Stored items

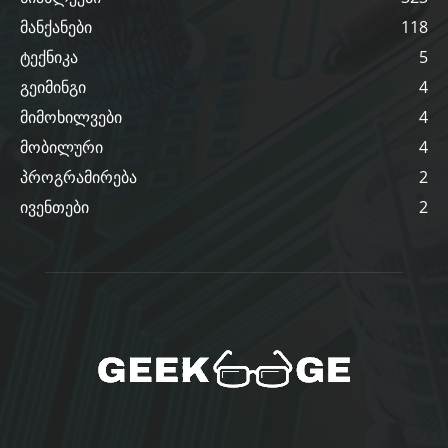
მანქანები
118
ტექნიკა
5
გეიმინგი
4
მიმოხილვები
4
მობილური
4
პროგრამირება
2
ივენთები
2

• Work item: Copy every line of text in the listing above word for word, and leave the pictures out.

• Answer:
მანქანები
118
ტექნიკა
5
გეიმინგი
4
მიმოხილვები
4
მობილური
4
პროგრამირება
2
ივენთები
2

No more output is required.